Post author: Eliezer_Yudkowsky 21 January 2009 11:04AM

Comment author: bogdanb 21 January 2009 09:55:34PM 1 point [-]

Will Pearson: I'm going to skip quickly over the obvious problem that an AI, even much smarter than me, might not necessarily do what you mean rather than what (it thinks) you said. Let's assume that the AI somehow has an interface that allows you to tell exactly what you mean:

"that the AI would keep inside it a predicate Will_Pearson_would_regret_wish (based on what I would regret), and apply that to the universes it envisages while planning"

This is a bit analogous to Eliezer's "regret button" on the directed probability box, except that you always get to press the button. The first problem I see is that you need to define "regret" extremely well (i.e., understand human psychology better than I think is "easy", or even possible, right now), to avoid the possibility that there _aren't_ any futures where you wouldn't regret the wish. (I don't say that's the case, I just say that you need to prove that it's not the case before reasonably making the wish.) This gets even harder with CNR.
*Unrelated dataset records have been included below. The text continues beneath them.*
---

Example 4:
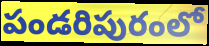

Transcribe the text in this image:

పండరిపురంలో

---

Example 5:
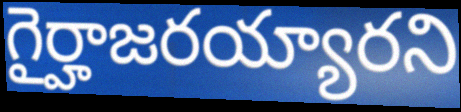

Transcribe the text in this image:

గైర్హాజరయ్యారని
I you're not able to do that, you risk the AI "freezing" the world and then spending the life of the Universe trying to find a plan that satisfies the predicate before continuing. (Note that this just requires that finding such a plan be hard enough that the biggest AI physically possible can't find it before it decays; it doesn't have to be impossible or take forever.)
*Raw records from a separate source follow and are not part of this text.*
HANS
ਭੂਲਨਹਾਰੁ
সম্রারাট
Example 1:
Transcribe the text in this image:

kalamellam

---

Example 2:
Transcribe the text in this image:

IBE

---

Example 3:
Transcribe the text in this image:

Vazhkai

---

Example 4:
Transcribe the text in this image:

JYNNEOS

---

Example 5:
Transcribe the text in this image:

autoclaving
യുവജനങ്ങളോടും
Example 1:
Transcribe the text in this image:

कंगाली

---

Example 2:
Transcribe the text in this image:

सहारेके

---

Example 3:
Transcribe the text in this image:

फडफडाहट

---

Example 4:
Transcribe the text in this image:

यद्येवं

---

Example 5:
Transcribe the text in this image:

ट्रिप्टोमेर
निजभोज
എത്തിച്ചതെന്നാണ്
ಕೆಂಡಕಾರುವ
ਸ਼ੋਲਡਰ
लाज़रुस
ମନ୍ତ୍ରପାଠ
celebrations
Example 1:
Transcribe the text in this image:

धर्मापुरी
We can't even assume that the AI will be "smart enough" to detect this kind of problem: it might simply be mathematically impossible to anticipate if a solution is possible, and the wish too "imperative" to allow the AI to stop the search.

* * *

I short, I don't really see why a machine inside the universe could simulate even one entire future light-cone of just one observer in the same universe, let alone find one where the observer doesn't regret the act. Depending on what the AI understands by "regret", even not doing anything may be impossible (perhaps it foresees you'll regret asking a silly wish, or something like that).

This doesn't mean that the wish _is_ bad, just that I don't understand its possible consequences well enough to actually make it.